Особо стояло гражданское общество Галича, основу которого составляли крупные землевладельцы – потомки местной племенной знати, считавшие только себя хозяевами Юго-Западной Руси, а посему распоряжавшиеся судьбой своих князей вплоть до убийства (в 1211 году они повесили Романа и Святослава Игоревичей, сыновей героя Слова о полку Игореве).
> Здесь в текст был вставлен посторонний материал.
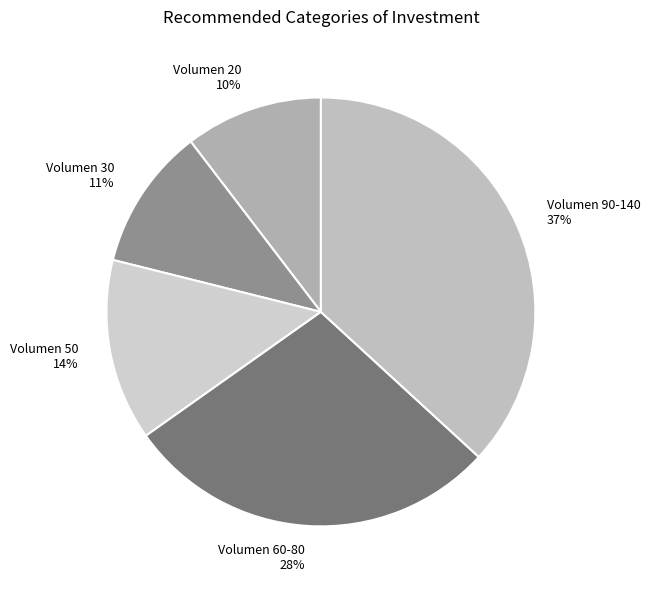

To the nearest percent, what portion does Volumen 20 10% represent?

10%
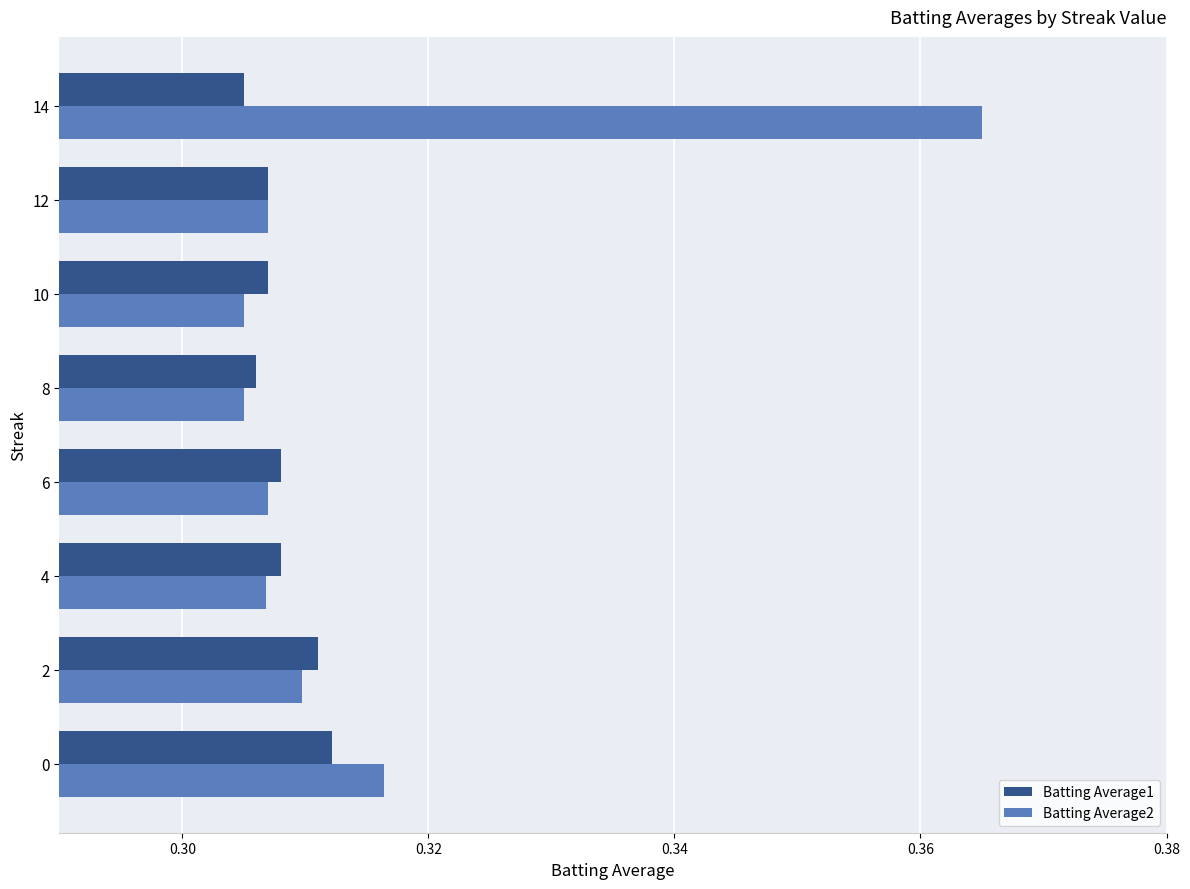

List the series in order of their overall mean, lowest first.

Batting Average1, Batting Average2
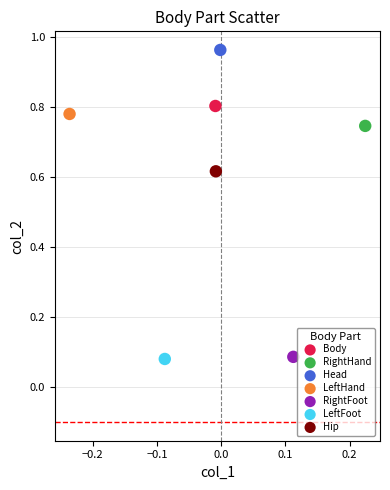

What are all the series names shown in the legend?

Body, RightHand, Head, LeftHand, RightFoot, LeftFoot, Hip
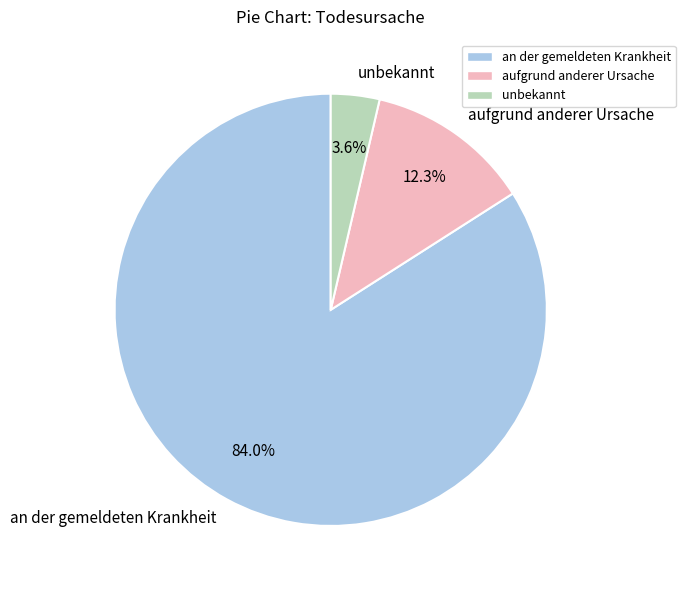

Is an der gemeldeten Krankheit the majority of the pie?

Yes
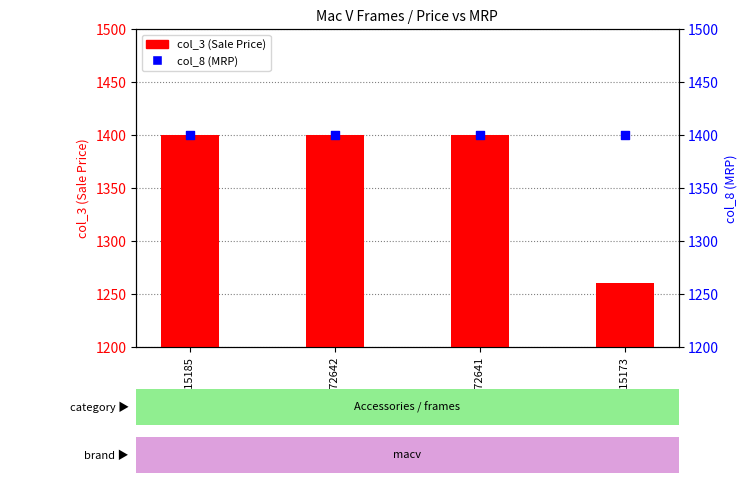

Which series reaches the minimum Y coordinate?

col_3 (Sale Price)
Даже при таких могущественных князьях, как Ярослав Осмомысл (1153–1187 гг.), Роман Мстиславич (1188–1205 гг., с перерывами) и его сын Даниил Романович (1238–1264 гг., с перерывами), и несмотря на беспрецедентные для Руси репрессии в отношении бояр («не подавивши пчел, меду не есть»), бояре эти, на время притихнув, при каждом удобном случае избавлялись от своих прежних князей, выторговывая у новых, будь то прямой ставленник венгерского или польского короля, заведомо стремившийся к отторжению под чужую корону русских земель, лучшие для себя условия.
К счастью, среднее сословие и городские низы Галича занимали более патриотическую позицию и неоднократно вносили коррективы в расстановку сил. Так было и в 1144 году, когда они ввели в свой город Ивана Ростиславича Звенигородского, и в 1190 году – при вокняжении Владимира Ярославича, и в 1229 году – в случае с Даниилом Романовичем.
Тем не менее боярская Галиция, считающая себя независимым государством, все дальше и дальше отходила от Киевской и Владимиро-Суздальской Руси.
Сильны были позиции гражданского общества и в других городах доордынской Руси. Так, впоследствии обособились в удельные княжества Смоленск, Ростов, Владимир-Волынский, Переяславль, Рязань.
Возможно, все было бы не так уж и плохо, жили же германцы, раздробленные на десятки, а то и сотни независимых мини-государств, потихоньку поколачивая друг друга в схожих с нашими междусобойчиках, если бы не одно обстоятельство – наличие на наших южных границах Великой Степи с ее многочисленными кочевыми и полукочевыми племенами, для которых разбой и работорговля являлись образом жизни и одним из источников существования. Именно соседство с Диким Полем и связанные с ним проблемы выживания требовали от русских князей единства, твердого порядка и централизованного управления, ибо, лишь располагая силами всех земель русских, можно было не просто защищаться от кочевников, но и проводить в отношении их наступательно-усмирительную политику, что в свое время весьма успешно делали и Святослав, и Ярослав Мудрый, и Владимир Мономах. Но те времена прошли. С середины ХII века все изменилось. Южная Русь, расчлененная на уделы, где сидели враждующие между собой многочисленные потомки Ярослава Мудрого, была уже не в состоянии выдвинуть на политическую арену вождя, способного остановить междоусобицу и защитить землю Русскую и народ православный от «поганых». Селянину и горожанину, страдающим от князей и кочевников, ничего другого не оставалось, как прятаться в непроходимых болотах и лесах либо искать защиты у более сильных и более заботливых государей. Часть населения Южной Руси устремилась в Венгрию и в Польшу, но основной поток миграции шел все-таки на северо-восток, где стараниями князей-самовластцев зарождалась Новая Русь. А в старой Южной Руси, даже в некогда богатых торговых центрах, оставались, по свидетельству летописцев, лишь «псари да половцы», т. е. княжеские слуги да замиренные кочевники, осевшие в русских городах.
Глава 5
Из Начальной летописи мы знаем, что верхневолжский и среднеокский края издревле были заселены преимущественно угро-финскими племенами. Но эти же края последовательно колонизировались ильменскими славянами – купцами, охотниками, ремесленниками и просто «гулящими людьми», не брезговавшими и ушкуйничеством. Известно и то, что рубежным, а может быть, и эпохальным событием, ускорившим этот процесс, явилось прибытие на Новгородскую землю Рюрика и размещение части его варяжской дружины сначала в Белоозере, а через два-три года – в Ростове и Муроме. В летописях мы не найдем рассказов о вооруженных столкновениях коренного и пришлого населения, поэтому относительно уверенно можно говорить как о мирном характере колонизации, так и о мирном сосуществовании финнов, славян и варягов, чему, видимо, способствовала и близость их религиозных мировоззрений.